La riduzione del nazismo alla sola dimensione dell'antisemitismo ha
l'obiettivo di rimuovere le origini di questo movimento nella tradizione
coloniale euro-americana. E dunque in una lunghissima esperienza
storica che ha avuto fasi diverse e che coinvolge in profondità gran
parte del pensiero e della pratica politica liberale fino alla Prima
guerra mondiale (e poi, dopo la breve parentesi della democrazia moderna, di nuovo dagli anni Novanta ai prossimi secoli).
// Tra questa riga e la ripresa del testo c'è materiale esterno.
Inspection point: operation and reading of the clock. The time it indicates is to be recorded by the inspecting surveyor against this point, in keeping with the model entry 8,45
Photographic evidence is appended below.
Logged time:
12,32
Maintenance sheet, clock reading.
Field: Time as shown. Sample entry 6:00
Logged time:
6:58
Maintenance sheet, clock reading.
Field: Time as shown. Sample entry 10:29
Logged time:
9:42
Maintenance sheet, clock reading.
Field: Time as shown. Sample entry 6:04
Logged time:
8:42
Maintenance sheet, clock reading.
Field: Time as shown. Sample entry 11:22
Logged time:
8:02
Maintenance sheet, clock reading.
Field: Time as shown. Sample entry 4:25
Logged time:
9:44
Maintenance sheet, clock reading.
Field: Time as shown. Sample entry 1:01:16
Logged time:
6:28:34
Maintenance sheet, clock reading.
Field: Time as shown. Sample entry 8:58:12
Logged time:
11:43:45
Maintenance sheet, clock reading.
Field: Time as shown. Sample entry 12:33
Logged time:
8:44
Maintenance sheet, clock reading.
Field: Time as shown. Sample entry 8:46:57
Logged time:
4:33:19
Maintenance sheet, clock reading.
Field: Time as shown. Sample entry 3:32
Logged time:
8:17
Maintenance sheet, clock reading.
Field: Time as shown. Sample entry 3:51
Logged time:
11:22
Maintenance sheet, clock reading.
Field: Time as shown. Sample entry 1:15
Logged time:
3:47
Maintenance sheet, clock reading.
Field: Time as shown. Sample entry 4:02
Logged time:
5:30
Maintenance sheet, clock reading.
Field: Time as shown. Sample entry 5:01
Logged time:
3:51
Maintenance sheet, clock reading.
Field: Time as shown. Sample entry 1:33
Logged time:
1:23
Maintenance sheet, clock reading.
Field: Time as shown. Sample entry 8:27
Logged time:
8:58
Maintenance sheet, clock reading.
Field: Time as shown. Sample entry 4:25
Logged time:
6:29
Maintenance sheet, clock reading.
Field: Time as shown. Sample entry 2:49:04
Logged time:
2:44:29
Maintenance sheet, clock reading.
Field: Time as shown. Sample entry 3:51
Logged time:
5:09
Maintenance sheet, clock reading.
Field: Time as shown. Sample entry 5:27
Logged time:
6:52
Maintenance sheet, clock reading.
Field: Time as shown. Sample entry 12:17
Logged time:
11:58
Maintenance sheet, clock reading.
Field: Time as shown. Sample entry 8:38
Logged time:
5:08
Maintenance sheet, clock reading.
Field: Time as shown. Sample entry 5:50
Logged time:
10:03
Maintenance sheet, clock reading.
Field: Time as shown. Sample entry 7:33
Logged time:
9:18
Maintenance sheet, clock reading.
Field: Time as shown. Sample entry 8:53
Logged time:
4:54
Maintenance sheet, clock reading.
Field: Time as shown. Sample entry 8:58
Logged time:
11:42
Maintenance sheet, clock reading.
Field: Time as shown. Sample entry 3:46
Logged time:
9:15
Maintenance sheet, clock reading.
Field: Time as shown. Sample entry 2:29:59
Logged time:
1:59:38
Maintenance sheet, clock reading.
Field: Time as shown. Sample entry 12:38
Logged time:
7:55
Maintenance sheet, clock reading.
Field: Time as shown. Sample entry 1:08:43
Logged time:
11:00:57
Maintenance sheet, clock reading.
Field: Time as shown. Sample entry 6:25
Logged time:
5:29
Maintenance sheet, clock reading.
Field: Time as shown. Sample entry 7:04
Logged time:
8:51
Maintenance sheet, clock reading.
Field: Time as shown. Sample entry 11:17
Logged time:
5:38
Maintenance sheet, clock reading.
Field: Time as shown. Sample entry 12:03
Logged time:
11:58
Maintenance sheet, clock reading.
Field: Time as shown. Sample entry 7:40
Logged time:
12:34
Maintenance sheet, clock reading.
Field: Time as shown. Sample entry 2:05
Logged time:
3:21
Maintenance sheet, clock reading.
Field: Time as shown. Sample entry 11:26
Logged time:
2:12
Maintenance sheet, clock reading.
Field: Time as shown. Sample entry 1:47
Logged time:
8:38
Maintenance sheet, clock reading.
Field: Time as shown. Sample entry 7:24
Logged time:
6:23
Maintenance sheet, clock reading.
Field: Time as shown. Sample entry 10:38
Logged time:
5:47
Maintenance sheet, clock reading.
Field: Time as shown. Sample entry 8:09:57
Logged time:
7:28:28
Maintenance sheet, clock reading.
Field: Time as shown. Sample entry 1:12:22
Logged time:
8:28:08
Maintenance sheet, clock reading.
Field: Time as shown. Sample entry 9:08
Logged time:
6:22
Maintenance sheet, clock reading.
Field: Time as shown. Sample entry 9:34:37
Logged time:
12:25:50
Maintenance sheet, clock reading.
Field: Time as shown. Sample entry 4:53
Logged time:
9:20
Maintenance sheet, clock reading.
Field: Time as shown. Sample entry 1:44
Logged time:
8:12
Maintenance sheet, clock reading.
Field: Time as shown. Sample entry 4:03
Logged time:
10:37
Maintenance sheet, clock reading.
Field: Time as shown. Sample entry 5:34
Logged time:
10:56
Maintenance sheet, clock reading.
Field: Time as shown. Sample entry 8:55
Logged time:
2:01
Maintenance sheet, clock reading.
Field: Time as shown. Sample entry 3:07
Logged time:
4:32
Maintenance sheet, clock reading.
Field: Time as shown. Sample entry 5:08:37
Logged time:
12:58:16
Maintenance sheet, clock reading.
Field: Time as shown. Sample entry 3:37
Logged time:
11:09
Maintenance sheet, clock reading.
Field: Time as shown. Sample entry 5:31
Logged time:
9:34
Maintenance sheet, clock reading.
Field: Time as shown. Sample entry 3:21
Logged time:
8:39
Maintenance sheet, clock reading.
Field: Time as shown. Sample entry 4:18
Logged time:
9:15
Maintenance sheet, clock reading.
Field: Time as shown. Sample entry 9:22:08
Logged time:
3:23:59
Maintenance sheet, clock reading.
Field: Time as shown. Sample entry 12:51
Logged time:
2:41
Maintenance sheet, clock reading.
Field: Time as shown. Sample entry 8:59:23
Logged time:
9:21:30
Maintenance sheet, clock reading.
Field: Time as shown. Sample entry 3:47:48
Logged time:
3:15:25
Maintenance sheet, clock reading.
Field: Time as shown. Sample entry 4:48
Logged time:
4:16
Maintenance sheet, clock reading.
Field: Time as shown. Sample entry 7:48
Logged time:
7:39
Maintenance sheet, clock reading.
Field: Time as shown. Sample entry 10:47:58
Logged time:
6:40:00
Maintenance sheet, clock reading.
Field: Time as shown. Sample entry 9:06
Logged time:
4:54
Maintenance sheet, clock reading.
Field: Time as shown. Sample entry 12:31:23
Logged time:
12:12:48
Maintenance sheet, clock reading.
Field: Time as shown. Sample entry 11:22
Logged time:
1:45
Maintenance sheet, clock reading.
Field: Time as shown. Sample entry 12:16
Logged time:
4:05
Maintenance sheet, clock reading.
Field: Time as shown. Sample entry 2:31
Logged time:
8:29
A questo obiettivo politico generale di costante riaffermazione
dell'egemonia Herrenvolk sono funzionali sia operazioni come il Giorno
della memoria, che cancellano lo status coloniale di Israele, che
raffinate imprese culturali come la cooptazione di Heidegger appaltata
alla Nuova Scuola (con il piccolo sacrificio culturale simbolico che
questa cooptazione comporta: fare penitenza sull'antisemitismo che
secondo questa grottesca tesi Heidegger condivideva con tutta la
filosofia occidentale - da Talete a Di Cesare esclusa -, esagerarlo
addirittura per ribadire che abbiamo capito il punto essenziale, e
tenersi tutto il resto).
Alla teoria trumaniana del
totalitarismo, nel cui quadro queste mosse trovano un significato
preciso, bisogna rispondere con un autonomo revisionismo storico di
sinistra. Che ribalti le accuse e metta in luce esattamente questa
dimensione coloniale di lunga durata.
In questo senso, il
paradigma storiografico antifascista classico, nato nel corso della
Seconda guerra mondiale dalla convergenza tra la tradizione
rivoluzionaria giacobino-socialista e quella liberale, è definitivamente
defunto.
Di esso - e cioè della retorica degli Alleati - il
liberalismo si è liberato già alla fine degli anni Quaranta perché
ovviamente inservibile nel corso della Guerra Fredda. Da questa
liquidazione nasce il "revisionismo storico" in senso stretto. Sarebbe
il caso che anche noi smettessimo di guardare nostalgicamente al passato
e facessimo qualcosa di analogo.
Sul terreno della storiografia
filosofica relativa a Heidegger bisogna invece contrastare il monopolio
interpretativo che la Nuova Scuola, giocando d'anticipo sulla Vecchia,
ha saputo abilmente conquistarsi [SGA].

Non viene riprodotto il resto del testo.